*任务挑战*
[1] 根据 BCU CAN 协议源码中的注释，按写入顺序说明 bcu_send_0x18010000 往 buf 中依次放入了哪些数据，以及最终如何发出。
[2] 续写 BCU CAN 协议源码，从 bcu_send_0x18020000 的函数声明之后接着写。

BCU/app/stm32fxxx_app/protocol/protocol_can_bcu.c

#include "kit_data.h"

#include "bsp_can.h"
#include "bsp_eeprom.h"

#include "bmu_manager.h"
#include "iso_check.h"
#include "version_manager.h"
#include "soc_calculate.h"
#include "sop_calculate.h"
#include "fault_manager.h"
#include "hv_adc_manager.h"
#include "eeprom_manager.h"
#include "dido_manager.h"
#include "statistic_manager.h"
#include "run_status.h"
#include "bmu_manager.h"

#include "protocol_comm.h"


//BCU广播报文1
void bcu_send_0x18010000(can_dev_e can)
{
    uint8_t len = 0, buf[8];
	uint16_t tmp_16u;
	uint8_t tmp_8u,status;
	static uint8_t heart_bit = 0;
	
	switch(bms_get_run_status())
	{
		case kRunStatus_Init:
			status = 0;	
			break;
		case kRunStatus_Standby:
			status = 1;
			break;
		case kRunStatus_Chg:
			status = 2;
			break;
		case kRunStatus_Dis:
			status = 3;
		default:
			break;
	}
	
	//电池组总电压
	tmp_16u = bms_get_statistic_data(kStatisticData_TotalVolt);
	WRITE_LT_INT16U(buf, len, tmp_16u);
	//电池组充/放电总电流
	tmp_16u = bms_get_current() + 32000;
	WRITE_LT_INT16U(buf, len, tmp_16u);
	//电池模块SOC
	tmp_8u = (uint8_t )(bms_get_soc()/100);
	WRITE_LT_INT8U(buf, len, tmp_8u);
	//电池模块SOH
	tmp_8u = (uint8_t)(bms_get_soh()/100);
	WRITE_LT_INT8U(buf, len, tmp_8u);
	//BMS工作状态
	tmp_8u = status;
	WRITE_LT_INT8U(buf, len, tmp_8u);	
	//BMS心跳
	tmp_8u = heart_bit++;
	WRITE_LT_INT8U(buf, len, tmp_8u);
    bsp_can_ext_data_sync_send(can, 0x18010000, buf, len);
}

//BCU广播报文2
void bcu_send_0x18020000(can_dev_e can)

*数据集内容*
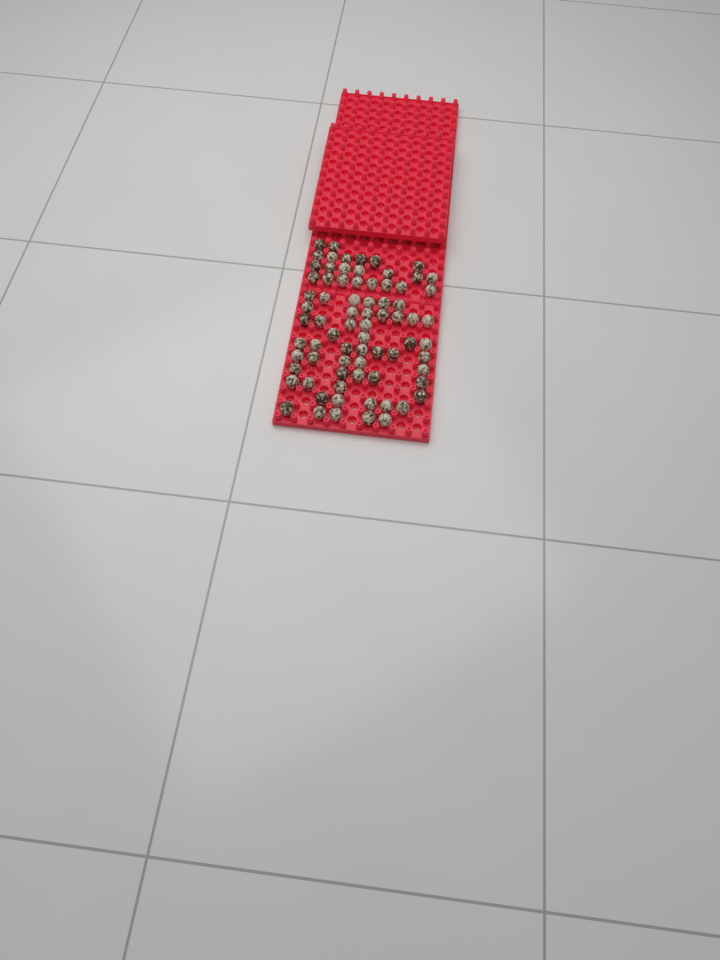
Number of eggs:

*任务输出*
[1] 依次写入电池组总电压（16 位）、电池组充/放电总电流（16 位，先加 32000 再写入）、电池模块 SOC（8 位）、电池模块 SOH（8 位）、BMS 工作状态（8 位）和 BMS 心跳（8 位，每次发送后自增）。这些数据共 8 字节，最后通过 bsp_can_ext_data_sync_send 以扩展帧 ID 0x18010000 发出。

[2]
{
    uint8_t len = 0, buf[8];
	uint16_t tmp_16u;

	//电池总容量
	tmp_16u = get_eeprom_data(kEep_RatedCapacity, kEepromDataType_Full);
	WRITE_LT_INT16U(buf, len, tmp_16u);
	//电池剩余容量
	tmp_16u = (uint32_t)bms_get_soc()*get_eeprom_data(kEep_RatedCapacity, kEepromDataType_Full)/10000;;
	WRITE_LT_INT16U(buf, len, tmp_16u);
	//系统额定电量
	tmp_16u = get_eeprom_data(kEep_RatedCapacity, kEepromDataType_Full)*get_eeprom_data(kEep_RatedTotalVolt, kEepromDataType_Full)/10000;
	WRITE_LT_INT16U(buf, len, tmp_16u);
	//预留
	WRITE_LT_INT16U(buf, len, 0);	
    bsp_can_ext_data_sync_send(can, 0x18020000, buf, len);
}

//BCU广播报文3
void bcu_send_0x18030000(can_dev_e can)
{
    uint8_t len = 0, buf[8];
	uint16_t tmp_16u;

	//在线电池总数
	tmp_16u = bms_get_statistic_data(kStatisticData_OnlineCellNum);
	WRITE_LT_INT16U(buf, len, tmp_16u);
	//在线温感总数
	tmp_16u = get_eeprom_data(kEep_TempNum, kEepromDataType_Full);
	WRITE_LT_INT16U(buf, len, tmp_16u);
	//循环次数
	tmp_16u = bms_get_cycle();
	WRITE_LT_INT16U(buf, len, tmp_16u);
	//预留
	tmp_16u = 0;
	WRITE_LT_INT16U(buf, len, tmp_16u);
	
    bsp_can_ext_data_sync_send(can, 0x18030000, buf, len);
}

//BCU广播报文4
void bcu_send_0x18040000(can_dev_e can)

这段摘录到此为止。